Here are two purely abstract reasons why $\mathbb{F}_p \subseteq \mathbb{F}$.

Reason 1: If $K$ is any field and $f$ any polynomial over $K$, the splitting field of $f$ over $K$ is, in particular, defined to be a field extension of $K$, so $K$ is automatically contained in the splitting field.
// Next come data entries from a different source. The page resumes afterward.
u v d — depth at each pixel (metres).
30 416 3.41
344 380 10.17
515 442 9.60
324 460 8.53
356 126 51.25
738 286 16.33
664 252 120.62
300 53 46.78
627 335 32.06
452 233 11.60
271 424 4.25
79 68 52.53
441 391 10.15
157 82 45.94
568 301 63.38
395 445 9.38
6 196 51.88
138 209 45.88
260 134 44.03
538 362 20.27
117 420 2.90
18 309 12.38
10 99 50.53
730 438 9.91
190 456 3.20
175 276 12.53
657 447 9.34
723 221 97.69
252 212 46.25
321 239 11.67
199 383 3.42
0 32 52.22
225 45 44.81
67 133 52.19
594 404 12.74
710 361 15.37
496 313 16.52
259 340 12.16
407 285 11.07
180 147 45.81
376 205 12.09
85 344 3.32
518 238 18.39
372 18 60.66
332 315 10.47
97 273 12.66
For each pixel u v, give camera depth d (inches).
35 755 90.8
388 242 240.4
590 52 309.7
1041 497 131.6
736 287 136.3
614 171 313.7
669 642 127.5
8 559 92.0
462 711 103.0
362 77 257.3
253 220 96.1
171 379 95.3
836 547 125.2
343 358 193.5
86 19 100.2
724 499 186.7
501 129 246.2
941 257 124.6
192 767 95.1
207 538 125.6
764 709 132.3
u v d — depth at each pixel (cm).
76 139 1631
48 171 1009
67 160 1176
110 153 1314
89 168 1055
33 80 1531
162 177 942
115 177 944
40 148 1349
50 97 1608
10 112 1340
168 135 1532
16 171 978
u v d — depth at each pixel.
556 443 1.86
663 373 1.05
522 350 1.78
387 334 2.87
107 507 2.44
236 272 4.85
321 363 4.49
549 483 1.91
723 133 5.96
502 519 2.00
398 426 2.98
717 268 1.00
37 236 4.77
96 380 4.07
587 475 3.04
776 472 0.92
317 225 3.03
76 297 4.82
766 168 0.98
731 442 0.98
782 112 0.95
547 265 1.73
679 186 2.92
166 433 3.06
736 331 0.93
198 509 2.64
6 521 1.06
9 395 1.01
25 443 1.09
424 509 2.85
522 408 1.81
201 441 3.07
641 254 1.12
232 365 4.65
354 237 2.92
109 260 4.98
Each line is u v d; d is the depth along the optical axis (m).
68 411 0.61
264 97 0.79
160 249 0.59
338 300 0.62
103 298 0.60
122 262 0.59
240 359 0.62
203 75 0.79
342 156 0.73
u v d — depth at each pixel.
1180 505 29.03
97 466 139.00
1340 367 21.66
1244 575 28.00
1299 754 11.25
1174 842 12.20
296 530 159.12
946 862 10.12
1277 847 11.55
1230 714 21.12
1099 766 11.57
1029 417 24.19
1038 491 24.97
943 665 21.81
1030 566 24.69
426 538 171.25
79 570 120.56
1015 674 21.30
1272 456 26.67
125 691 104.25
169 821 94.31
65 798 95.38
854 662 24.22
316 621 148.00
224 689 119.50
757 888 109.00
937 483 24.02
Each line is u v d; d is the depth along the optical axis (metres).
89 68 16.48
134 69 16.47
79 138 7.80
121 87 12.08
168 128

Reason 2: Every field of characteristic $p$ contains $\mathbb{F}_p$ as a subfield.

Answer 2

This is a corollary of Fermat's little theorem, which says that all $x\in \Bbb F_p$ we have $x^p = x$ (or, in some phrasings, that for $x\neq 0$ we have $x^{p-1} = 1$, but that's the same thing). Now note that $x^{p^n} = (\cdots((x^p)^p)^p\cdots)^p$. One may also quote Lagrange's theorem on the multiplicative group of the field to get the same result.

Answer 3

It is the field generated by the roots. If it contains a root $x$, it contains its inverse $y$ and$xy=1$.

Answer 4

$\mathbf F$ contains (a field isomorphic to) $\mathbf F_p$ because any field contains $1$, hence all multiples of $1$, which make a field isomorphic to $\mathbf F_p$.

Also every element of $\mathbf F_p$ satisfies the equation $x^p=x$ (that's what lil' Fermat asserts), so iteratively $$x^{p^n}=\bigl(x^p\bigr)^{p^{n-1}}=x\vphantom{h}^{p^{n-1}}=x.$$